> 본문 발췌
────────────────────

[논문 리뷰]Explaining the black box model: A survey of local interpretation methods for deep neural networks

흔한 직딩이의 벨로그·2023년 11월 23일

XAI

Paper Review

목록 보기

1/4

논문 링크(출판정보)
https://www.sciencedirect.com/science/article/abs/pii/S0925231220312716
저널 Neurocomputing 419 (2021)

Summary

Global interpretation : 모델의 로직에 관련된 이해를 바탕으로, 모델이 예측하는 모든 결과를 설명하는 모델
- 모델의 구조로부터 모든 예측 결과에 대한 설명이 가능해야함(Decision Tree) -> 모델 자체적으로 이미 해석력을 확보
Local interpretation : 특정한 의사 결정 또는 하나의 예측 결과만 설명
- 설명할 범위가 global에 비해 적어 cost가 작음

Local interpretation 분류
- Data-driven : 모델 자체는 black-box. input data를 조정하여 output 변화에 대해 해석
  - Perturbation-based method : input image에 masking -> 모델에 넣어 prediction(ZFnet, LIME, SHAP, Cxplain 등)
  - Adversarial-based method : 중요하다 생각되는 픽셀을 다른 adversarial image와 합성 -> 모델에 넣어 prediction(Anchor 등)

────────────────────

> 입력 데이터

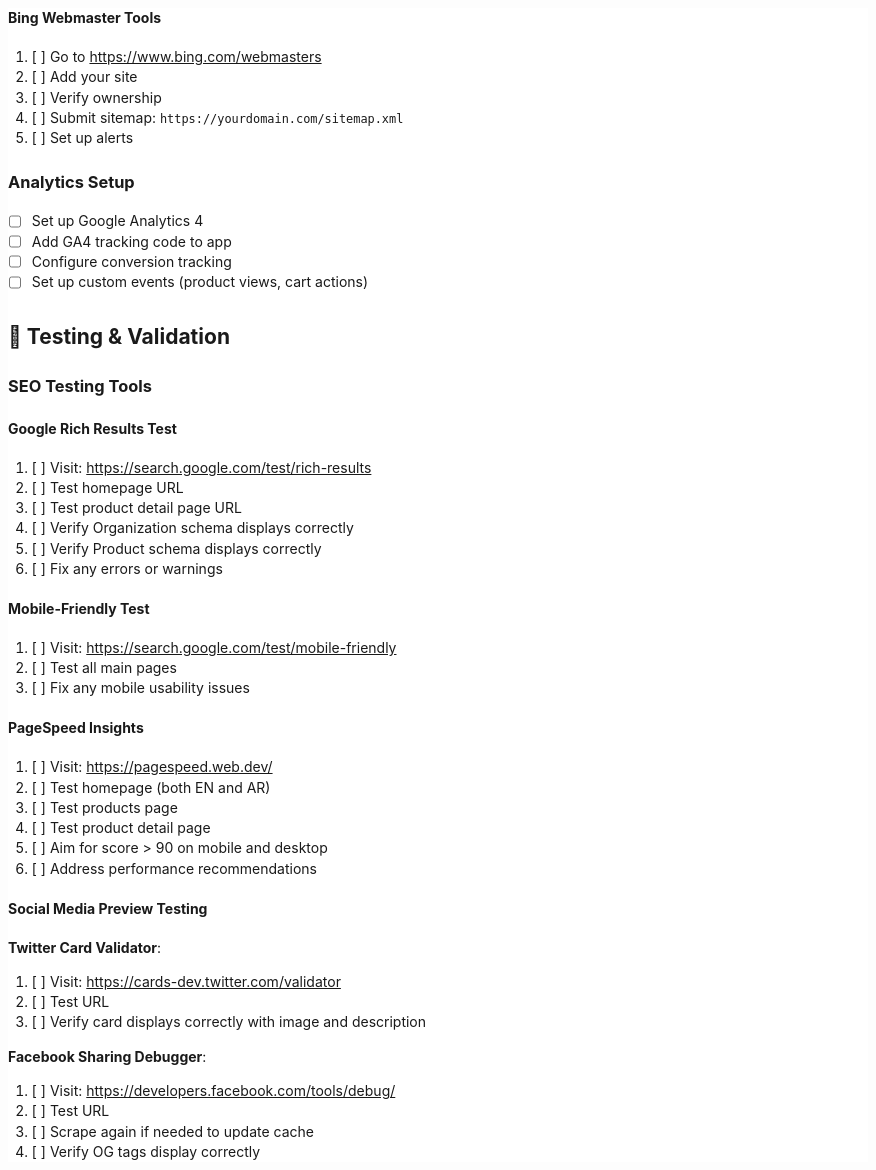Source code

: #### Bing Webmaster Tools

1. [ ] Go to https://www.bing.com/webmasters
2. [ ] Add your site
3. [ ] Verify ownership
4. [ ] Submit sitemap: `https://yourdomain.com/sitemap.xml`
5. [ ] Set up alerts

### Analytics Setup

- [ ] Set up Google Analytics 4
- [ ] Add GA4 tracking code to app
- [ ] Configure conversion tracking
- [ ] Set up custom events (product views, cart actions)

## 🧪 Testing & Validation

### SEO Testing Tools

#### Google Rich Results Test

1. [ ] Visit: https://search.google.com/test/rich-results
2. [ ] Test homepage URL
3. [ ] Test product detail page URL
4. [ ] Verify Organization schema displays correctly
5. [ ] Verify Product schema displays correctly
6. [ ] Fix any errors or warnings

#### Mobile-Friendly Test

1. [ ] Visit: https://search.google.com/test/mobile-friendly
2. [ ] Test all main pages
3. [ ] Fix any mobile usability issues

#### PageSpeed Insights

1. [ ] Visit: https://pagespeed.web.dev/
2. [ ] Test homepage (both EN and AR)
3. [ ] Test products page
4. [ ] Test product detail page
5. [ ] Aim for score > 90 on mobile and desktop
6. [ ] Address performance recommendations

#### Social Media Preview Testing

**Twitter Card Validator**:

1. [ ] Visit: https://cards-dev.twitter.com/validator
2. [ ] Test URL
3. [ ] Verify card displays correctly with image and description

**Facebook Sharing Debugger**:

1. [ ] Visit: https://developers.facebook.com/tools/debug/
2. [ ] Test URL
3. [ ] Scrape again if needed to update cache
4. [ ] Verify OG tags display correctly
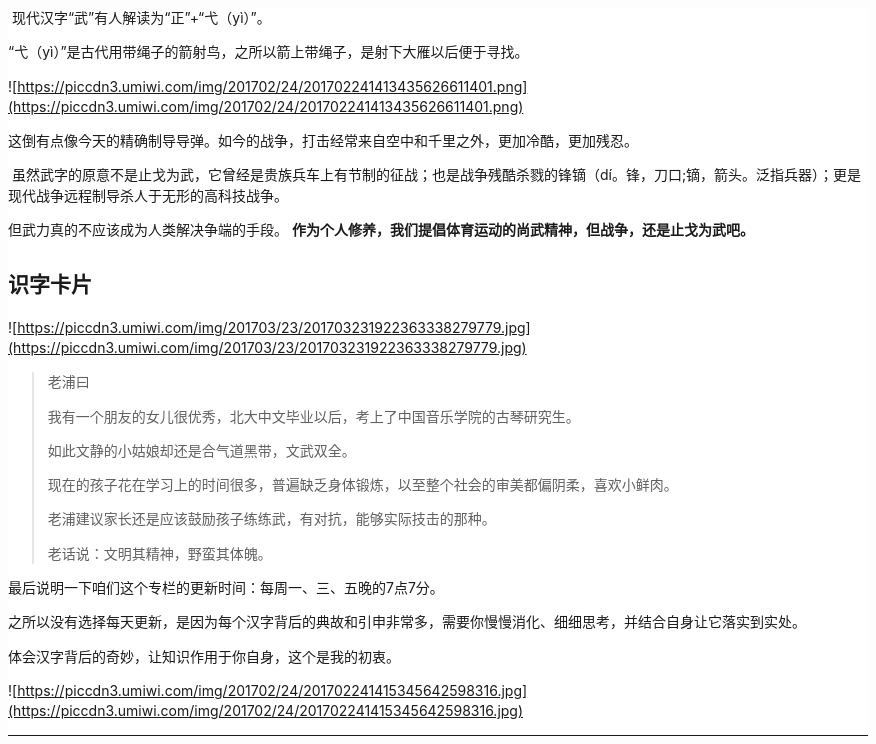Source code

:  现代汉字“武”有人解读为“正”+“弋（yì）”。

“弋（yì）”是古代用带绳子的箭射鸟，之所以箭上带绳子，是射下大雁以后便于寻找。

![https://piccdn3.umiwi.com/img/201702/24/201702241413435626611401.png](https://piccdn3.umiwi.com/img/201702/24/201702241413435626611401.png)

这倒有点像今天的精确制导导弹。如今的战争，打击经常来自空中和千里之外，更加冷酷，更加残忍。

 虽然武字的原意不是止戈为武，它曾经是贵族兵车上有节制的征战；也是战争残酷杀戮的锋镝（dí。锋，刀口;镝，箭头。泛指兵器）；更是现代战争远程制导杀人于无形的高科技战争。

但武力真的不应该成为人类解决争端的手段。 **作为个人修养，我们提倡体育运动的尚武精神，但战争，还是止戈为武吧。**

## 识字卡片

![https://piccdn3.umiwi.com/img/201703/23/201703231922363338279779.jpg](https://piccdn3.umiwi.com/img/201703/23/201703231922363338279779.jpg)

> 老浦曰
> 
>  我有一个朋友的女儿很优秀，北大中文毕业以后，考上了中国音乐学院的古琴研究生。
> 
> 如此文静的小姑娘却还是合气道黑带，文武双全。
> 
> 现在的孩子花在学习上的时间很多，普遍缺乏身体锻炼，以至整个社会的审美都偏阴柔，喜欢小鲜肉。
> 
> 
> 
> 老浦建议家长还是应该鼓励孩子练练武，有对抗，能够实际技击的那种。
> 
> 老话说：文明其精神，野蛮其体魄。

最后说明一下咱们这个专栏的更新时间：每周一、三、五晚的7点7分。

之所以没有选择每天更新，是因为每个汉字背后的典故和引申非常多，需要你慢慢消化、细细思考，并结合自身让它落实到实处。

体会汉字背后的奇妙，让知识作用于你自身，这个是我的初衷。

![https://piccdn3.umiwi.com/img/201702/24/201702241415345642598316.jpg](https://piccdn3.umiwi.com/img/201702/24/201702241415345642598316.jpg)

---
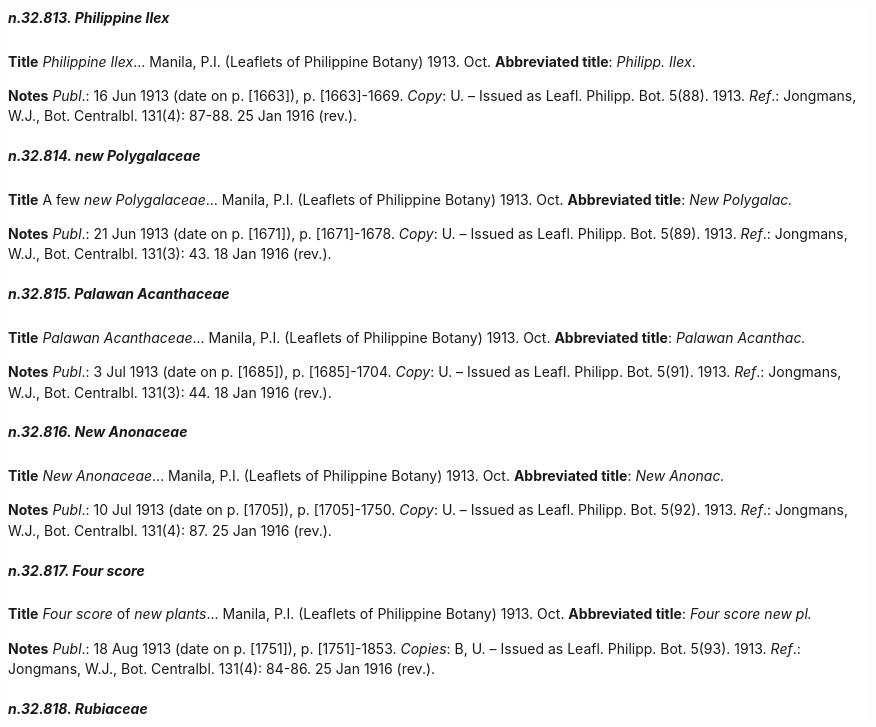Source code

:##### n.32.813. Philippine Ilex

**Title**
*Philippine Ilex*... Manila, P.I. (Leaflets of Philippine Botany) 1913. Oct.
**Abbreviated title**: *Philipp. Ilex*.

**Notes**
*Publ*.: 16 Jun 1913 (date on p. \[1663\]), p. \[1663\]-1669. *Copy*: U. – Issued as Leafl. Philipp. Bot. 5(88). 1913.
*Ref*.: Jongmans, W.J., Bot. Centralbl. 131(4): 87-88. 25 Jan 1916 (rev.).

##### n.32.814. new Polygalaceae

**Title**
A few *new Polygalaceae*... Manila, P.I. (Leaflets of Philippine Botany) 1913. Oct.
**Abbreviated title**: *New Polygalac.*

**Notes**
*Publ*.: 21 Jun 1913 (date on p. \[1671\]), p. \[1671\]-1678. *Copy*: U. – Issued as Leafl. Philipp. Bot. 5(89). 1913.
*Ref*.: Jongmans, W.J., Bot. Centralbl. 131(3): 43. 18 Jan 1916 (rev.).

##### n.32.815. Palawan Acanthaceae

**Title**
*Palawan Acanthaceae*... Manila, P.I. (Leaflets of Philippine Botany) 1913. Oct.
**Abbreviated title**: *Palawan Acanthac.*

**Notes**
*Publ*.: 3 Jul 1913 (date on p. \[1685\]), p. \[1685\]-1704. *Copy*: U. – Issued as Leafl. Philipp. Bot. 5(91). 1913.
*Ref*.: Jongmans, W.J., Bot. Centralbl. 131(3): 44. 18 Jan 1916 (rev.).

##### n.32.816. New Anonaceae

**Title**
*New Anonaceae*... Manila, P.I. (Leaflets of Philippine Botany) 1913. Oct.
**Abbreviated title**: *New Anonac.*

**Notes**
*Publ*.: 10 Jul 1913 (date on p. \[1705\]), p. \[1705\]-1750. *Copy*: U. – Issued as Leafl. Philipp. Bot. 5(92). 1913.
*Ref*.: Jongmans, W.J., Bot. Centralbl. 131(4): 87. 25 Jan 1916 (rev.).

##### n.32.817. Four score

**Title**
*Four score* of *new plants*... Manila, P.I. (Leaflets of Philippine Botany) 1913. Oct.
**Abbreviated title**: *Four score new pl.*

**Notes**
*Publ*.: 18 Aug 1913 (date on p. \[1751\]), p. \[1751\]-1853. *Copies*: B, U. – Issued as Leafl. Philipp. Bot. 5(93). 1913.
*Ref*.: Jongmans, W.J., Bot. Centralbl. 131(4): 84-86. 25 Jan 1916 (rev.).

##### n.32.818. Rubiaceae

────────────────────

> 작업 요구사항
위 논문 리뷰에서 "Local interpretation 분류"부터 "넣어 prediction(Anchor 등)"까지, 마지막 부분도 포함해 글자 하나 바꾸지 말고 다시 적으세요.

> 작성한 답변
Local interpretation 분류
- Data-driven : 모델 자체는 black-box. input data를 조정하여 output 변화에 대해 해석
  - Perturbation-based method : input image에 masking -> 모델에 넣어 prediction(ZFnet, LIME, SHAP, Cxplain 등)
  - Adversarial-based method : 중요하다 생각되는 픽셀을 다른 adversarial image와 합성 -> 모델에 넣어 prediction(Anchor 등)